Collected data entries:
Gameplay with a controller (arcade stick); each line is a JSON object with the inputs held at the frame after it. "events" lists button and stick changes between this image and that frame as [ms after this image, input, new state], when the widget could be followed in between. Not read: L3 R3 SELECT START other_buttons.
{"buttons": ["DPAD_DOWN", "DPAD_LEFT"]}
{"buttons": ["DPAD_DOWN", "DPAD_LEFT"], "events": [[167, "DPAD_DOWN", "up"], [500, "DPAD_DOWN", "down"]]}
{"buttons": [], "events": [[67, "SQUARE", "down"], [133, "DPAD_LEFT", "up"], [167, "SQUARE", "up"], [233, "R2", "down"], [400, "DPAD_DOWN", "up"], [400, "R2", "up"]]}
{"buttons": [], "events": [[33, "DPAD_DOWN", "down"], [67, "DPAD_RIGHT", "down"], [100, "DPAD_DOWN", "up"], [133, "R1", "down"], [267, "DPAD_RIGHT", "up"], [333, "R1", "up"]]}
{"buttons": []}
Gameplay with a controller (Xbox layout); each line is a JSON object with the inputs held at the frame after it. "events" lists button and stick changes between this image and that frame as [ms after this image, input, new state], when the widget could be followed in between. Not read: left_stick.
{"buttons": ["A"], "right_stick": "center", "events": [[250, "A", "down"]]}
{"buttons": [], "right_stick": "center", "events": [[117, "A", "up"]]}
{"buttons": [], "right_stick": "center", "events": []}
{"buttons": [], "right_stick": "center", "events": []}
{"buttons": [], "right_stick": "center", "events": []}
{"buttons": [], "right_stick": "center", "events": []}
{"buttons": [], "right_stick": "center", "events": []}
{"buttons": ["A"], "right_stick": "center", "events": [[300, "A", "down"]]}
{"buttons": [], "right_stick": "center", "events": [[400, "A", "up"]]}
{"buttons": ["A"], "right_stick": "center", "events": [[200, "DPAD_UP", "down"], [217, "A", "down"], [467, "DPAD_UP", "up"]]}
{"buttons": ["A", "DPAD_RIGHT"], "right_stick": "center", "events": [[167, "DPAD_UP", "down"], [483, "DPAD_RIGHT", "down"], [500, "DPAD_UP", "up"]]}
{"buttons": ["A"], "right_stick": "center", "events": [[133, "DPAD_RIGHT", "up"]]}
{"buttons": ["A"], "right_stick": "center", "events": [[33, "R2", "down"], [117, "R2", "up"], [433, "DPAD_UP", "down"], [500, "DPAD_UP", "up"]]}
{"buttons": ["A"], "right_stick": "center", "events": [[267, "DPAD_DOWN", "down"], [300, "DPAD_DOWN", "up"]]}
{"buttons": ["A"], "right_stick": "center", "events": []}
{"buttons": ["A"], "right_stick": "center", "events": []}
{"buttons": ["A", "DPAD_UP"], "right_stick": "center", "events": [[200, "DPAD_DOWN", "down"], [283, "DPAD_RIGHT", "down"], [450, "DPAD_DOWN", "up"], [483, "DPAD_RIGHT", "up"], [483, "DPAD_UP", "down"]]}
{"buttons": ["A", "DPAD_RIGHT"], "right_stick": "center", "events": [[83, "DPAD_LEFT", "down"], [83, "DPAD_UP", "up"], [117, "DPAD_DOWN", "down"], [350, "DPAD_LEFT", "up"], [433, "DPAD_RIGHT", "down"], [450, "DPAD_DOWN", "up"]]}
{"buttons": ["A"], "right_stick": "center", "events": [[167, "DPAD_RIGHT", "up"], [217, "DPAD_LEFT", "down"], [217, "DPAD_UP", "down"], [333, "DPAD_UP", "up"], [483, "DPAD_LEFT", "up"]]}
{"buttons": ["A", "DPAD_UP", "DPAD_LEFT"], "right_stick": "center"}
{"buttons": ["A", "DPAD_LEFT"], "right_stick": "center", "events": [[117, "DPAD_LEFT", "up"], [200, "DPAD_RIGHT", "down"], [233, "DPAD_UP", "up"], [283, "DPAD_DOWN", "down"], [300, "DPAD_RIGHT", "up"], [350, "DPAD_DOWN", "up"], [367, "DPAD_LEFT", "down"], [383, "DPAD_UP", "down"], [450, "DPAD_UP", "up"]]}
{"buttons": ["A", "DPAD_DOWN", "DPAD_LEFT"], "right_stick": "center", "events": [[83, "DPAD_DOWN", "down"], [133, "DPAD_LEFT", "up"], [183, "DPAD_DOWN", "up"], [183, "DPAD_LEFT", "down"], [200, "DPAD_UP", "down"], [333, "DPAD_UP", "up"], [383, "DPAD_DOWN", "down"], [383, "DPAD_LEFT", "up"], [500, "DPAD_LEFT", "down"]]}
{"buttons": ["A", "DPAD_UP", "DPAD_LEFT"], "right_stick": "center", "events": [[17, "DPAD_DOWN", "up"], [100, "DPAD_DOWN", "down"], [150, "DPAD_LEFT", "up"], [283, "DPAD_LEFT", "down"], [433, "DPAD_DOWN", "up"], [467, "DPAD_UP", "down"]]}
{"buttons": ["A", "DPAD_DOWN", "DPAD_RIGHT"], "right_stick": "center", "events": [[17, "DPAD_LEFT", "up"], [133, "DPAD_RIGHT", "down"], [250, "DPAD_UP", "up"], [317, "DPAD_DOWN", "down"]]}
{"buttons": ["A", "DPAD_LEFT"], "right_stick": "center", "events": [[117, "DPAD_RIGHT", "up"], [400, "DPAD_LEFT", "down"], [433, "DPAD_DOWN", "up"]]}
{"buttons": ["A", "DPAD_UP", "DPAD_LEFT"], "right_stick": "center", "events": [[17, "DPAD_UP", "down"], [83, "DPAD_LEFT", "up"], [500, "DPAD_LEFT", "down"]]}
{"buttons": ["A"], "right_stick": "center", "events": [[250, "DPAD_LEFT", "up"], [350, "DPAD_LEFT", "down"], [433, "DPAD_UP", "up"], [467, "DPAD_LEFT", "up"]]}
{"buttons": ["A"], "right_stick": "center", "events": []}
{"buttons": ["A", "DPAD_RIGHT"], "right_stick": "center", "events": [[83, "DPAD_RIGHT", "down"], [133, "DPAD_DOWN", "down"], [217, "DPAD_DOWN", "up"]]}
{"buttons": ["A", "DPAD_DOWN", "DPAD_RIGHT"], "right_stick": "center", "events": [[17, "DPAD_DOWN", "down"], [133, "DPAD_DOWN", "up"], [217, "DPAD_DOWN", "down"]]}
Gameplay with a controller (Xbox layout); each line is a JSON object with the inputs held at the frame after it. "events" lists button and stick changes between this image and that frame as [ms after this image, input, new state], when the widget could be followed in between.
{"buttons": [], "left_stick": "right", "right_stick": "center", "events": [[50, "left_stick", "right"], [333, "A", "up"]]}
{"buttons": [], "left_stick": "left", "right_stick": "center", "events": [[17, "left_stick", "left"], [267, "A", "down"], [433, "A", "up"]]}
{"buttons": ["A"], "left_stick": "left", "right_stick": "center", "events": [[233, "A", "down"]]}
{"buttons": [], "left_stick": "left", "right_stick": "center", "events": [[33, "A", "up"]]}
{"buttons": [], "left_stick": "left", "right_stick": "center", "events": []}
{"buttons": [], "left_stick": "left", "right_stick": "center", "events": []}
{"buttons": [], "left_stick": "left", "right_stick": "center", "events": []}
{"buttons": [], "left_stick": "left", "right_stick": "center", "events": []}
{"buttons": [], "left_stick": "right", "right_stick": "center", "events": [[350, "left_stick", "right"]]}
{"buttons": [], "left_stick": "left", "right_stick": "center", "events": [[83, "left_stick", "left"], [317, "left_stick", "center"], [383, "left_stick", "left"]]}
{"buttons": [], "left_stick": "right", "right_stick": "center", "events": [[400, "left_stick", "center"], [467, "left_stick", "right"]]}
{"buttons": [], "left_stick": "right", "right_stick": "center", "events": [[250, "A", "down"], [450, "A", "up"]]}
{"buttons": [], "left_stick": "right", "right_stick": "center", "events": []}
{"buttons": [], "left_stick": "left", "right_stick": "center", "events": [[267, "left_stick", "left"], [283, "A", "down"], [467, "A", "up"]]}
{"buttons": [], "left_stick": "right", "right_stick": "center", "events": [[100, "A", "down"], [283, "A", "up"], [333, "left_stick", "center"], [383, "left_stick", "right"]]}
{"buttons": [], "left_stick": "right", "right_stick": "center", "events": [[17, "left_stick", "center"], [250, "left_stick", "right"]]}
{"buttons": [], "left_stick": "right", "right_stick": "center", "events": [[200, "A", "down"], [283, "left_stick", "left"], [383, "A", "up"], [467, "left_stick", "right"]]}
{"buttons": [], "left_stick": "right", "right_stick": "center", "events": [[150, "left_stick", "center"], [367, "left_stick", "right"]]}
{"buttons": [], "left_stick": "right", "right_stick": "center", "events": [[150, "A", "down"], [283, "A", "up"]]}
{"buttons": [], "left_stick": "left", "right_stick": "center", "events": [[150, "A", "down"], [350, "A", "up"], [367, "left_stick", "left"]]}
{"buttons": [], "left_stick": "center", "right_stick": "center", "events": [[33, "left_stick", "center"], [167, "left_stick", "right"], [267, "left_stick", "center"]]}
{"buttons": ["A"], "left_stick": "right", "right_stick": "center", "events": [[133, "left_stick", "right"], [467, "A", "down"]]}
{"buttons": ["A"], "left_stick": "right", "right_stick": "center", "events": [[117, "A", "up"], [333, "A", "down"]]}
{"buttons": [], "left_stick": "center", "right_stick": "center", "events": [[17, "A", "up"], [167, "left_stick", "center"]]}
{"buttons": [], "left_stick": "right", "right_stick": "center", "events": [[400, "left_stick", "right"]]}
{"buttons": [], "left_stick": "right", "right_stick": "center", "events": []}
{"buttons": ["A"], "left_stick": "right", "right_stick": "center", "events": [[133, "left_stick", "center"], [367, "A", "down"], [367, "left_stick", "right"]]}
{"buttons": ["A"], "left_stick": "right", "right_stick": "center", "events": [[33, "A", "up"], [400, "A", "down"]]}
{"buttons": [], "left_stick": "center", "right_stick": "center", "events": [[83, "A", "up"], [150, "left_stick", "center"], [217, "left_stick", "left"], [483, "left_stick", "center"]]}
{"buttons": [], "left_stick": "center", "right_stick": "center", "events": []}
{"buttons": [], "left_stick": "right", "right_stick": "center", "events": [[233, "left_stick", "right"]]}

ABOUT THIS TASK: Where "Xbox" occurs in a line of the data above, count that line. Give the final count and no other words.

TASK SOLUTION: 2